Les deux chapitres intitulés « Sucre, sel, farine, cannelle… » m’apparaissent comme d’autres points culminants. Quelle belle idée de présenter le premier à mi-parcours du livre comme un début de feuilleton à suivre et de conclure l’œuvre en beauté par le second livrant la clé de l’énigme ! Ce que je trouve étonnant, c’est tout ce que l’auteure parvient à y exprimer, à y déduire, à y entre-tisser à partir d’un simple objet ménager courant de l’ère communiste bulgare – une étagère à trois tablettes supportant une douzaine de boîtes d’épices – que son grand-père a nommé une fois pour toutes « le rangement », que sa grand-mère vénère mais que sa mère surnomme « l’horreur » : Denitza y évoque son goût précoce de combiner des mots dans une visée esthétique et rythmique, un sens du défi consistant à transformer le plomb en or, c’est-à-dire à « muer en poème » la disgrâce des lettres avec lesquelles sont inscrits les noms des épices, leur « police inappropriée » et « sinistre » apte à figurer – elle le réalisera plus tard – une sorte d’«emblème du Régime communiste » ; elle évoque aussi dans ces chapitres l’origine paysanne pauvre de ses grands-parents, leur asservissement au régime qui les a dupés et d’autres traits de leur caractère que ceux qui sont déjà dévoilés dans La Traversée des Alpes ; elle parle de la complicité qui la lie encore à son amie d’enfance Dima et d’une sorte de « veillée d’outremonde » avec elle, une scène magnifique, suivie de la révélation surprenante de sa tante Mimi sur l’origine de la forme des boîtes du rangement, ces tours médiévales dites de « Grand-mère Vida », qui symbolisent une résistance que récupère et s’approprie le régime. Je trouve très émouvante aussi la scène de la boîte de laurier que la narratrice décide de garder (en se promettant de la garnir) comme un « modeste monument » à la gloire de sa grand-mère et à la sienne. Le peintre qui reçoit du laurier par la poste et en pleure de déception, c’est peut-être Nicolas de Staël ? Il me semble avoir lu cette anecdote il y a longtemps dans une biographie intitulée Le Prince foudroyé, mais peut-être est-ce que je me trompe…

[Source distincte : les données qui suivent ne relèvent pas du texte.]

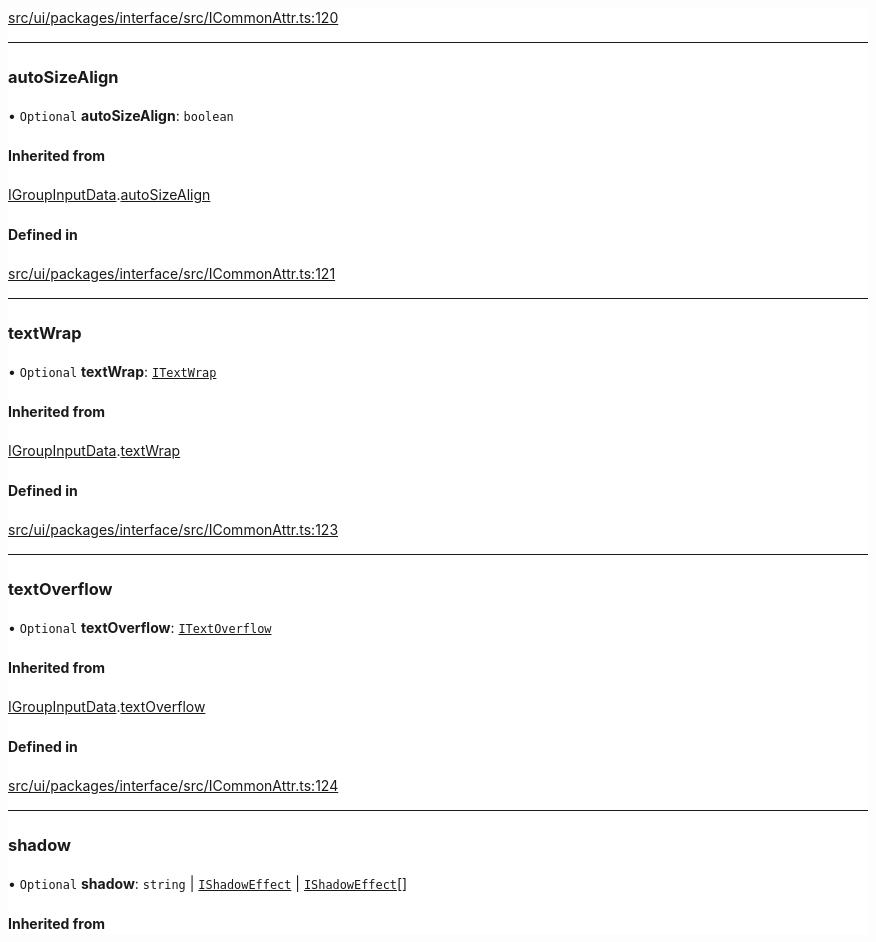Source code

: [src/ui/packages/interface/src/ICommonAttr.ts:120](https://github.com/leaferjs/leafer-ui/blob/38558928fc1be6d4d216bb813fcdb043c6cbb533/packages/interface/src/ICommonAttr.ts#L120)

___

### autoSizeAlign

• `Optional` **autoSizeAlign**: `boolean`

#### Inherited from

[IGroupInputData](IGroupInputData.md).[autoSizeAlign](IGroupInputData.md#autosizealign)

#### Defined in

[src/ui/packages/interface/src/ICommonAttr.ts:121](https://github.com/leaferjs/leafer-ui/blob/38558928fc1be6d4d216bb813fcdb043c6cbb533/packages/interface/src/ICommonAttr.ts#L121)

___

### textWrap

• `Optional` **textWrap**: [`ITextWrap`](../modules.md#itextwrap)

#### Inherited from

[IGroupInputData](IGroupInputData.md).[textWrap](IGroupInputData.md#textwrap)

#### Defined in

[src/ui/packages/interface/src/ICommonAttr.ts:123](https://github.com/leaferjs/leafer-ui/blob/38558928fc1be6d4d216bb813fcdb043c6cbb533/packages/interface/src/ICommonAttr.ts#L123)

___

### textOverflow

• `Optional` **textOverflow**: [`ITextOverflow`](../modules.md#itextoverflow)

#### Inherited from

[IGroupInputData](IGroupInputData.md).[textOverflow](IGroupInputData.md#textoverflow)

#### Defined in

[src/ui/packages/interface/src/ICommonAttr.ts:124](https://github.com/leaferjs/leafer-ui/blob/38558928fc1be6d4d216bb813fcdb043c6cbb533/packages/interface/src/ICommonAttr.ts#L124)

___

### shadow

• `Optional` **shadow**: `string` \| [`IShadowEffect`](IShadowEffect.md) \| [`IShadowEffect`](IShadowEffect.md)[]

#### Inherited from
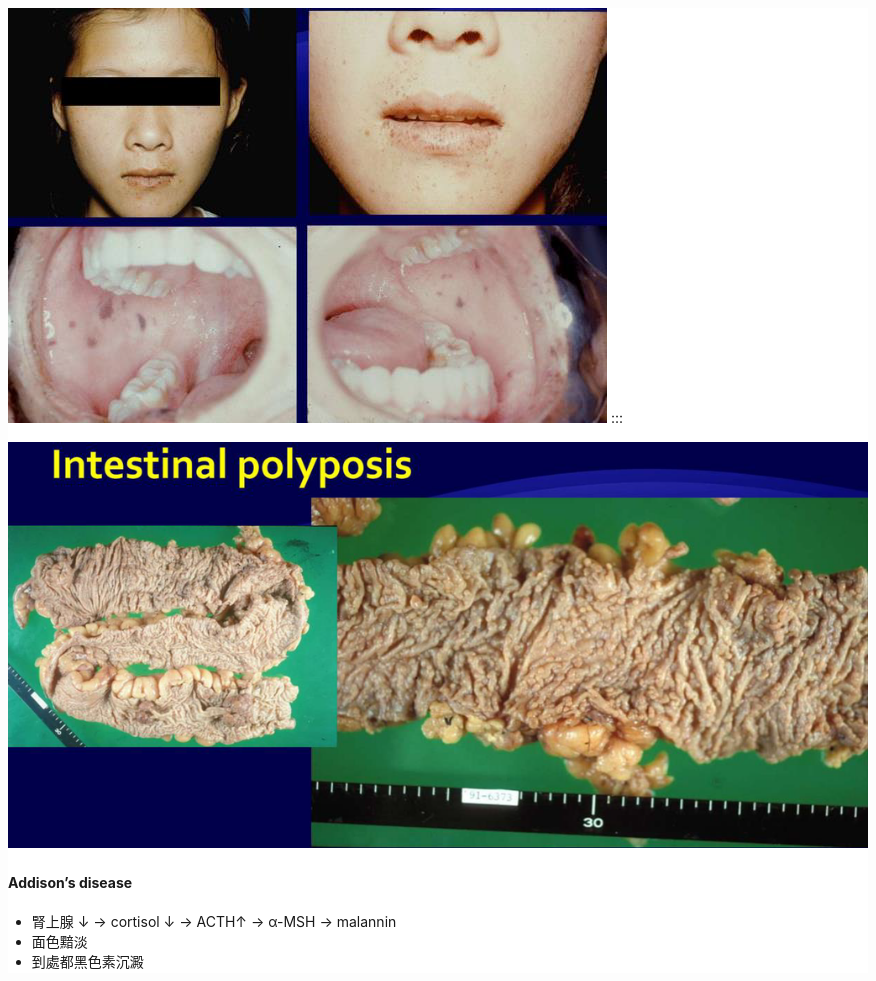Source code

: ![alt text](paste_src/口病-65.png)
:::

![alt text](paste_src/口病-66.png)


#### Addison’s disease 

- 腎上腺 &darr; &rarr; cortisol &darr; &rarr; ACTH&uarr; &rarr; &alpha;-MSH &rarr; malannin
- 面色黯淡 
- 到處都黑色素沉澱
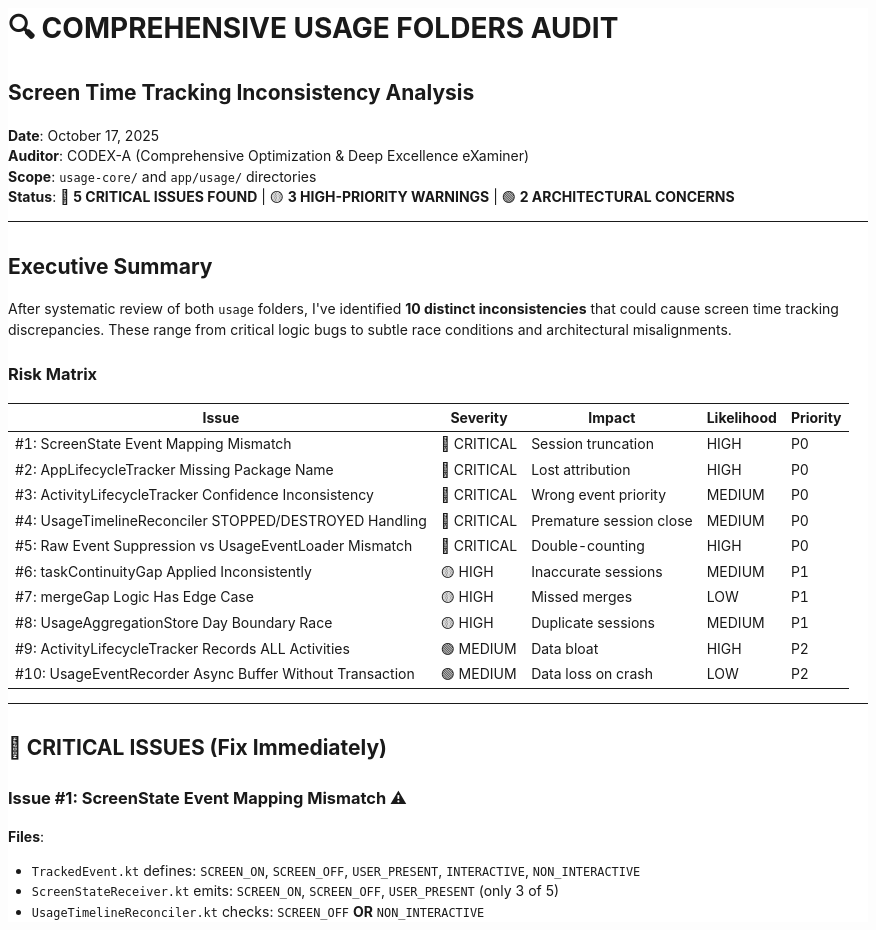 # 🔍 COMPREHENSIVE USAGE FOLDERS AUDIT
## Screen Time Tracking Inconsistency Analysis

**Date**: October 17, 2025  
**Auditor**: CODEX-A (Comprehensive Optimization & Deep Excellence eXaminer)  
**Scope**: `usage-core/` and `app/usage/` directories  
**Status**: 🔴 **5 CRITICAL ISSUES FOUND** | 🟡 **3 HIGH-PRIORITY WARNINGS** | 🟢 **2 ARCHITECTURAL CONCERNS**

---

## Executive Summary

After systematic review of both `usage` folders, I've identified **10 distinct inconsistencies** that could cause screen time tracking discrepancies. These range from critical logic bugs to subtle race conditions and architectural misalignments.

### Risk Matrix

| Issue | Severity | Impact | Likelihood | Priority |
|-------|----------|--------|------------|----------|
| #1: ScreenState Event Mapping Mismatch | 🔴 CRITICAL | Session truncation | HIGH | P0 |
| #2: AppLifecycleTracker Missing Package Name | 🔴 CRITICAL | Lost attribution | HIGH | P0 |
| #3: ActivityLifecycleTracker Confidence Inconsistency | 🔴 CRITICAL | Wrong event priority | MEDIUM | P0 |
| #4: UsageTimelineReconciler STOPPED/DESTROYED Handling | 🔴 CRITICAL | Premature session close | MEDIUM | P0 |
| #5: Raw Event Suppression vs UsageEventLoader Mismatch | 🔴 CRITICAL | Double-counting | HIGH | P0 |
| #6: taskContinuityGap Applied Inconsistently | 🟡 HIGH | Inaccurate sessions | MEDIUM | P1 |
| #7: mergeGap Logic Has Edge Case | 🟡 HIGH | Missed merges | LOW | P1 |
| #8: UsageAggregationStore Day Boundary Race | 🟡 HIGH | Duplicate sessions | MEDIUM | P1 |
| #9: ActivityLifecycleTracker Records ALL Activities | 🟢 MEDIUM | Data bloat | HIGH | P2 |
| #10: UsageEventRecorder Async Buffer Without Transaction | 🟢 MEDIUM | Data loss on crash | LOW | P2 |

---

## 🔴 CRITICAL ISSUES (Fix Immediately)

### Issue #1: ScreenState Event Mapping Mismatch ⚠️

**Files**: 
- `TrackedEvent.kt` defines: `SCREEN_ON`, `SCREEN_OFF`, `USER_PRESENT`, `INTERACTIVE`, `NON_INTERACTIVE`
- `ScreenStateReceiver.kt` emits: `SCREEN_ON`, `SCREEN_OFF`, `USER_PRESENT` (only 3 of 5)
- `UsageTimelineReconciler.kt` checks: `SCREEN_OFF` **OR** `NON_INTERACTIVE`
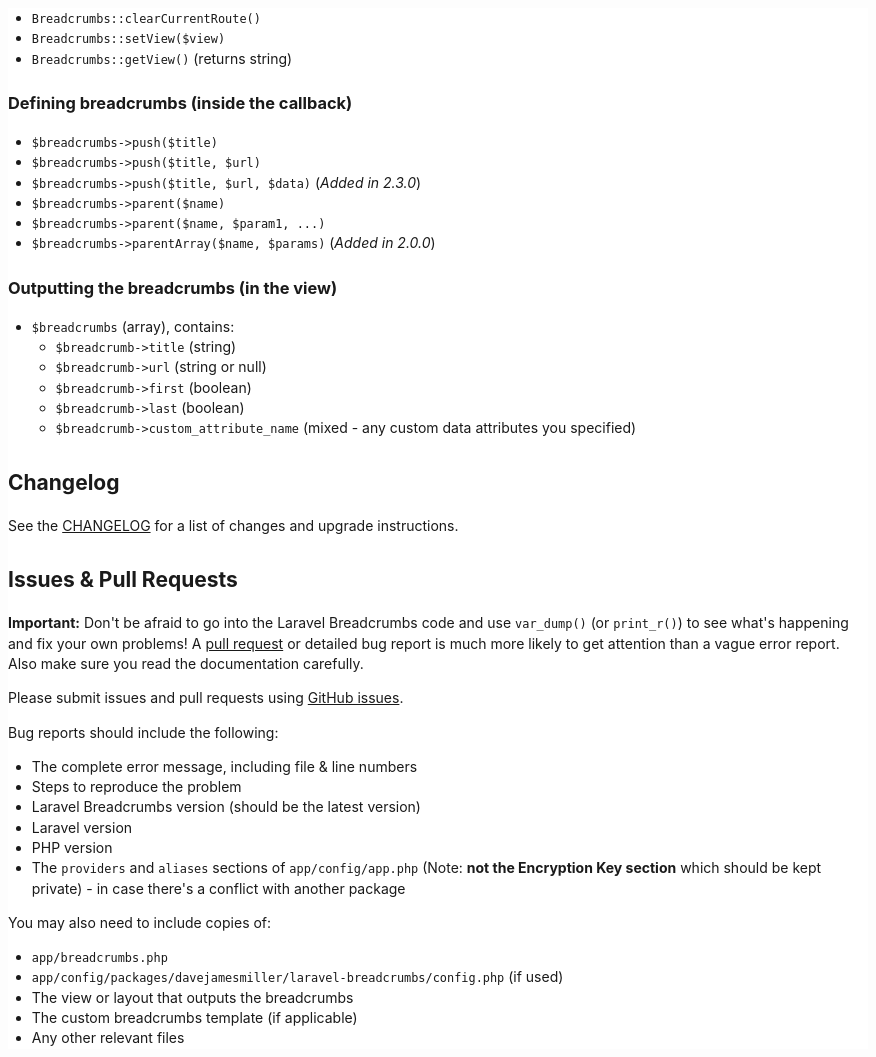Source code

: - `Breadcrumbs::clearCurrentRoute()`
- `Breadcrumbs::setView($view)`
- `Breadcrumbs::getView()` (returns string)

### Defining breadcrumbs (inside the callback)

- `$breadcrumbs->push($title)`
- `$breadcrumbs->push($title, $url)`
- `$breadcrumbs->push($title, $url, $data)` (*Added in 2.3.0*)
- `$breadcrumbs->parent($name)`
- `$breadcrumbs->parent($name, $param1, ...)`
- `$breadcrumbs->parentArray($name, $params)` (*Added in 2.0.0*)

### Outputting the breadcrumbs (in the view)

- `$breadcrumbs` (array), contains:
    * `$breadcrumb->title` (string)
    * `$breadcrumb->url` (string or null)
    * `$breadcrumb->first` (boolean)
    * `$breadcrumb->last` (boolean)
    * `$breadcrumb->custom_attribute_name` (mixed - any custom data attributes you specified)

## Changelog

See the [CHANGELOG](CHANGELOG.md) for a list of changes and upgrade instructions.

## Issues & Pull Requests

**Important:** Don't be afraid to go into the Laravel Breadcrumbs code and use
`var_dump()` (or `print_r()`) to see what's happening and fix your own problems!
A [pull request](CONTRIBUTING.md) or detailed bug report is much more likely to
get attention than a vague error report. Also make sure you read the documentation
carefully.

Please submit issues and pull requests using [GitHub
issues](https://github.com/davejamesmiller/laravel-breadcrumbs/issues).

Bug reports should include the following:

- The complete error message, including file & line numbers
- Steps to reproduce the problem
- Laravel Breadcrumbs version (should be the latest version)
- Laravel version
- PHP version
- The `providers` and `aliases` sections of `app/config/app.php` (Note: **not the Encryption Key section** which should be kept private) - in case there's a conflict with another package

You may also need to include copies of:

- `app/breadcrumbs.php`
- `app/config/packages/davejamesmiller/laravel-breadcrumbs/config.php` (if used)
- The view or layout that outputs the breadcrumbs
- The custom breadcrumbs template (if applicable)
- Any other relevant files
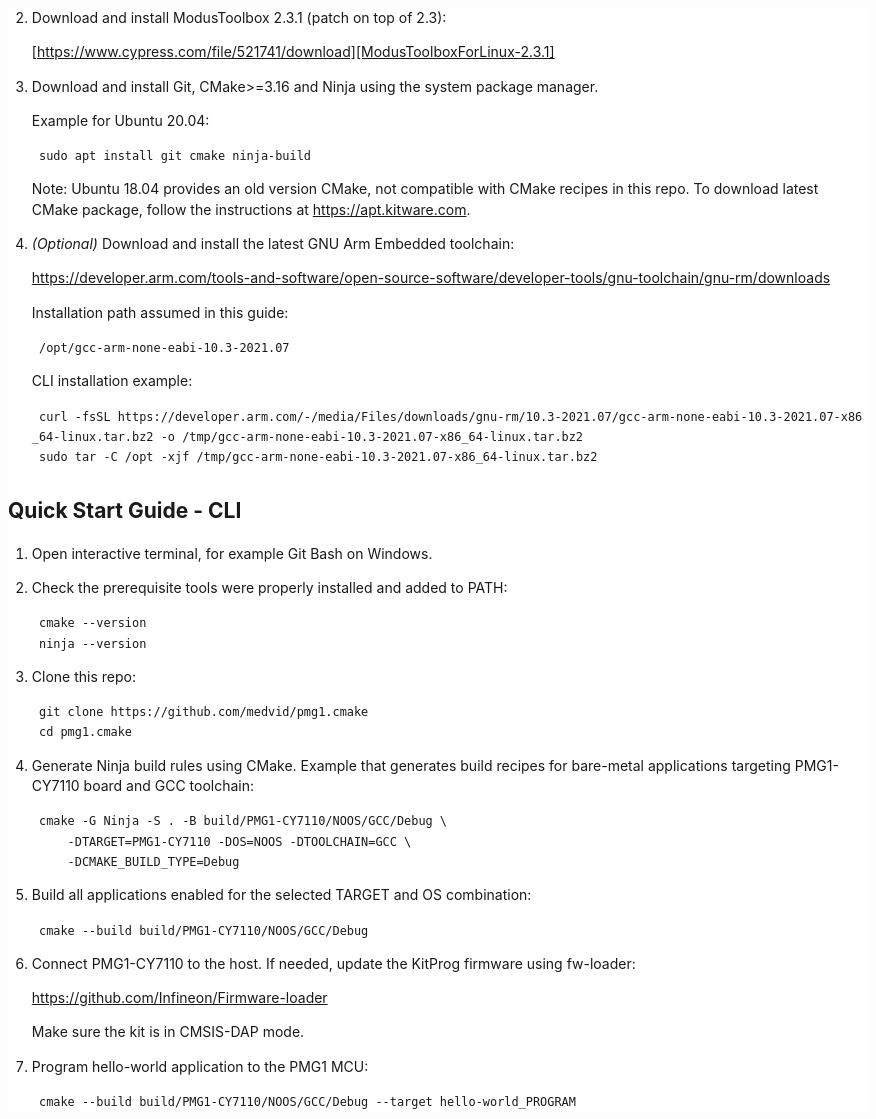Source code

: 2. Download and install ModusToolbox 2.3.1 (patch on top of 2.3):

    [https://www.cypress.com/file/521741/download][ModusToolboxForLinux-2.3.1]

3. Download and install Git, CMake>=3.16 and Ninja using the system package manager.

    Example for Ubuntu 20.04:

        sudo apt install git cmake ninja-build

    Note: Ubuntu 18.04 provides an old version CMake, not compatible with CMake recipes in this repo.
    To download latest CMake package, follow the instructions at https://apt.kitware.com.

4. _(Optional)_ Download and install the latest GNU Arm Embedded toolchain:

    https://developer.arm.com/tools-and-software/open-source-software/developer-tools/gnu-toolchain/gnu-rm/downloads

    Installation path assumed in this guide:

        /opt/gcc-arm-none-eabi-10.3-2021.07

    CLI installation example:

        curl -fsSL https://developer.arm.com/-/media/Files/downloads/gnu-rm/10.3-2021.07/gcc-arm-none-eabi-10.3-2021.07-x86_64-linux.tar.bz2 -o /tmp/gcc-arm-none-eabi-10.3-2021.07-x86_64-linux.tar.bz2
        sudo tar -C /opt -xjf /tmp/gcc-arm-none-eabi-10.3-2021.07-x86_64-linux.tar.bz2

## Quick Start Guide - CLI

1. Open interactive terminal, for example Git Bash on Windows.

2. Check the prerequisite tools were properly installed and added to PATH:

        cmake --version
        ninja --version

3. Clone this repo:

        git clone https://github.com/medvid/pmg1.cmake
        cd pmg1.cmake

4. Generate Ninja build rules using CMake. Example that generates build recipes for bare-metal applications targeting PMG1-CY7110 board and GCC toolchain:

        cmake -G Ninja -S . -B build/PMG1-CY7110/NOOS/GCC/Debug \
            -DTARGET=PMG1-CY7110 -DOS=NOOS -DTOOLCHAIN=GCC \
            -DCMAKE_BUILD_TYPE=Debug

5. Build all applications enabled for the selected TARGET and OS combination:

        cmake --build build/PMG1-CY7110/NOOS/GCC/Debug

6. Connect PMG1-CY7110 to the host. If needed, update the KitProg firmware using fw-loader:

    https://github.com/Infineon/Firmware-loader

    Make sure the kit is in CMSIS-DAP mode.

7. Program hello-world application to the PMG1 MCU:

        cmake --build build/PMG1-CY7110/NOOS/GCC/Debug --target hello-world_PROGRAM


[ModusToolboxForWindows]: https://download.cypress.com/downloadmanager/software/ModusToolbox/ModusToolbox_2.3/ModusToolbox_2.3.0.4276-windows-install.exe
[ModusToolboxForMac]: https://download.cypress.com/downloadmanager/software/ModusToolbox/ModusToolbox_2.3/ModusToolbox_2.3.0.4276-macos-install.pkg
[ModusToolboxForLinux]: https://download.cypress.com/downloadmanager/software/ModusToolbox/ModusToolbox_2.3/ModusToolbox_2.3.0.4276-linux-install.tar.gz
[ModusToolboxForWindows-2.3.1]: https://download.cypress.com/downloadmanager/software/ModusToolbox/ModusToolbox_2.3.1/ModusToolbox_2.3.1.4663-windows-install.exe
[ModusToolboxForMac-2.3.1]: https://download.cypress.com/downloadmanager/software/ModusToolbox/ModusToolbox_2.3.1/ModusToolbox_2.3.1.4663-macos-install.pkg
[ModusToolboxForLinux-2.3.1]: https://download.cypress.com/downloadmanager/software/ModusToolbox/ModusToolbox_2.3.1/ModusToolbox_2.3.1.4663-linux-install.tar.gz
[hello-world]: https://github.com/Infineon/mtb-example-pmg1-hello-world/blob/master/README.md#operation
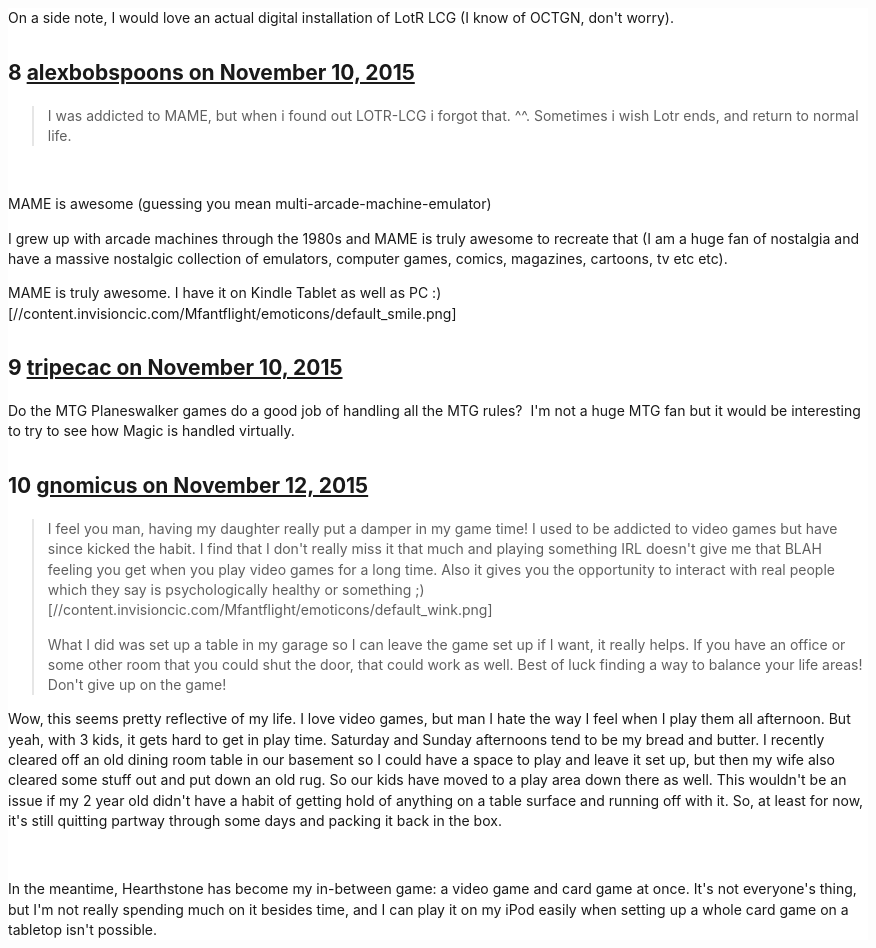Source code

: On a side note, I would love an actual digital installation of LotR LCG (I know of OCTGN, don't worry).

## 8 [alexbobspoons on November 10, 2015](https://community.fantasyflightgames.com/topic/193054-lotr-lcg-vs-video-games/?do=findComment&comment=1888546)

> I was addicted to MAME, but when i found out LOTR-LCG i forgot that. ^^. Sometimes i wish Lotr ends, and return to normal life.

 

MAME is awesome (guessing you mean multi-arcade-machine-emulator)

I grew up with arcade machines through the 1980s and MAME is truly awesome to recreate that (I am a huge fan of nostalgia and have a massive nostalgic collection of emulators, computer games, comics, magazines, cartoons, tv etc etc).

MAME is truly awesome. I have it on Kindle Tablet as well as PC :) [//content.invisioncic.com/Mfantflight/emoticons/default_smile.png]

## 9 [tripecac on November 10, 2015](https://community.fantasyflightgames.com/topic/193054-lotr-lcg-vs-video-games/?do=findComment&comment=1888618)

Do the MTG Planeswalker games do a good job of handling all the MTG rules?  I'm not a huge MTG fan but it would be interesting to try to see how Magic is handled virtually.

## 10 [gnomicus on November 12, 2015](https://community.fantasyflightgames.com/topic/193054-lotr-lcg-vs-video-games/?do=findComment&comment=1891360)

> I feel you man, having my daughter really put a damper in my game time! I used to be addicted to video games but have since kicked the habit. I find that I don't really miss it that much and playing something IRL doesn't give me that BLAH feeling you get when you play video games for a long time. Also it gives you the opportunity to interact with real people which they say is psychologically healthy or something ;) [//content.invisioncic.com/Mfantflight/emoticons/default_wink.png]
> 
> What I did was set up a table in my garage so I can leave the game set up if I want, it really helps. If you have an office or some other room that you could shut the door, that could work as well. Best of luck finding a way to balance your life areas! Don't give up on the game!

Wow, this seems pretty reflective of my life. I love video games, but man I hate the way I feel when I play them all afternoon. But yeah, with 3 kids, it gets hard to get in play time. Saturday and Sunday afternoons tend to be my bread and butter. I recently cleared off an old dining room table in our basement so I could have a space to play and leave it set up, but then my wife also cleared some stuff out and put down an old rug. So our kids have moved to a play area down there as well. This wouldn't be an issue if my 2 year old didn't have a habit of getting hold of anything on a table surface and running off with it. So, at least for now, it's still quitting partway through some days and packing it back in the box.

 

In the meantime, Hearthstone has become my in-between game: a video game and card game at once. It's not everyone's thing, but I'm not really spending much on it besides time, and I can play it on my iPod easily when setting up a whole card game on a tabletop isn't possible.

La définition de la littérature qui conclut le livre est superbe. On ne saurait mieux dire. Et le titre alternatif « (À quelque chose) » s’éclaire alors (car je ne l’avais pas vraiment compris avant de lire le livre).
Je voudrais dire encore que j’ai aimé l’évocation du rouge à lèvres (qui prime « le petit-déjeuner » et qui rejoint le chapitre des cigarettes dans l’affirmation d’une personnalité), que j’ai adoré le chapitre sur la vaisselle et son principe de l’usage de beaux objets uniques dépareillés (conséquence directe d’une indignation de l’enfance, outre du peu de place et de moyens dont l’adulte dispose), que le « roman » du sac jaune et la recherche du parfum de l’amant m’ont beaucoup plu et que j’ai été très ému par l’épisode du manteau de fourrure d’Annie…
J’ai l’impression de n’avoir presque rien dit, d’avoir trop « énuméré ». Ce n’est qu’une suite de notes un peu décousues mais qui se veulent au plus près de ce que j’ai ressenti en lisant Objets perdus.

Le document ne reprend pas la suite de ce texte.